El universo de la protección

Una de las iniciativas para sumar protección es un proyecto de la diputada nacional Diana Conti (Frente para la Victoria), que completa la Ley de Derechos de Niños, Niñas y Adolescentes, que fue presentado a fines del 2013 y podría convertirse en ley en las primeras sesiones del 2014 con apoyo de todos los bloques. “La idea es especificar que el maltrato no está permitido nunca. A veces, padres y madres, porque el hijo o la hija se portó mal, dan un cachetazo o un chirlo en la cola. Está naturalizado que un tirón de orejas o zamarrear en el brazo son educativos cuando, en realidad, todo maltrato físico o psicológico tiene que ser ilegal.”

“El castigo físico se adopta como una forma de disciplinar a niños y niñas y termina siendo poco eficaz y muy riesgoso. El castigo no es proporcional a lo que ha hecho el niño, sino que se relaciona con el stress y la ansiedad del adulto”, delimita el médico Ennio Cufino, coordinador de programas de Unicef Argentina que, además, explicita que el maltrato atraviesa todas las clases sociales también en forma de negligencia (desentenderse de los problemas o buscar soluciones fáciles, por ejemplo, pensando que todo se arregla con el consumo o con un tratamiento psicológico). Por eso, la propuesta es efectuar una campaña de promoción del buen trato. “Por supuesto, hoy en día existe el subsidio monetario –la Asignación Universal por Hijo–, pero eso nunca será suficiente. La Secretaría de Niñez, del Ministerio de Desarrollo, quiere incentivar la educación para el buen trato como algo fundamental para el desarrollo y el bienestar”.

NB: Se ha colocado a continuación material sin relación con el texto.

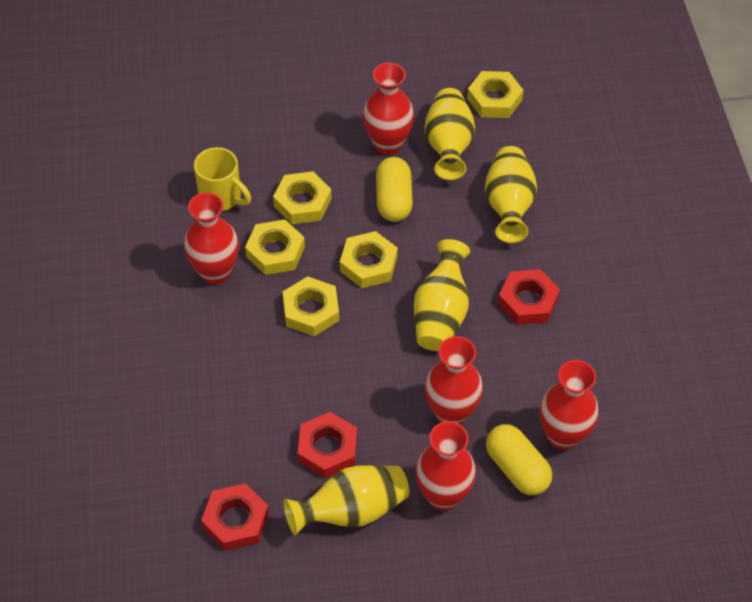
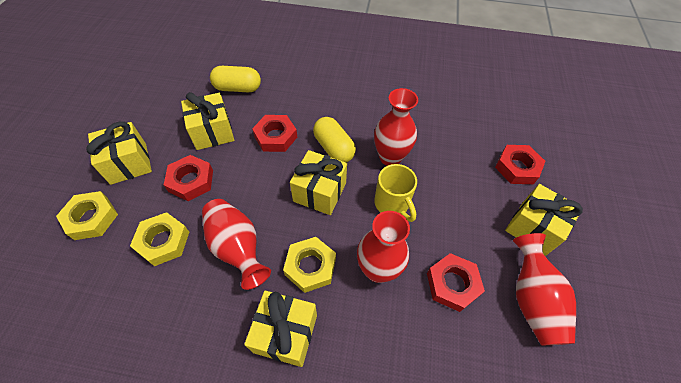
red nut: 3 -> 4
red vase: 5 -> 4
yellow gift: 0 -> 5
yellow nut: 5 -> 3
yellow vase: 4 -> 0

Fernández, de la Secretaría de Derechos Humanos, también pide apostar a la concientización: “Creo que por suerte se logró visibilizar de una manera muy fuerte la violencia contra las mujeres, pero, en el caso de los chicos, no se ha conseguido todavía y llega a situaciones extremas de muerte. En el Estado nos debemos campañas masivas. Tenemos que trabajar muy fuerte en la prevención con los propios chicos y chicas, para que llamen –por ejemplo, al 142– si sufren maltrato o que la sociedad alerte a las redes de protección locales”.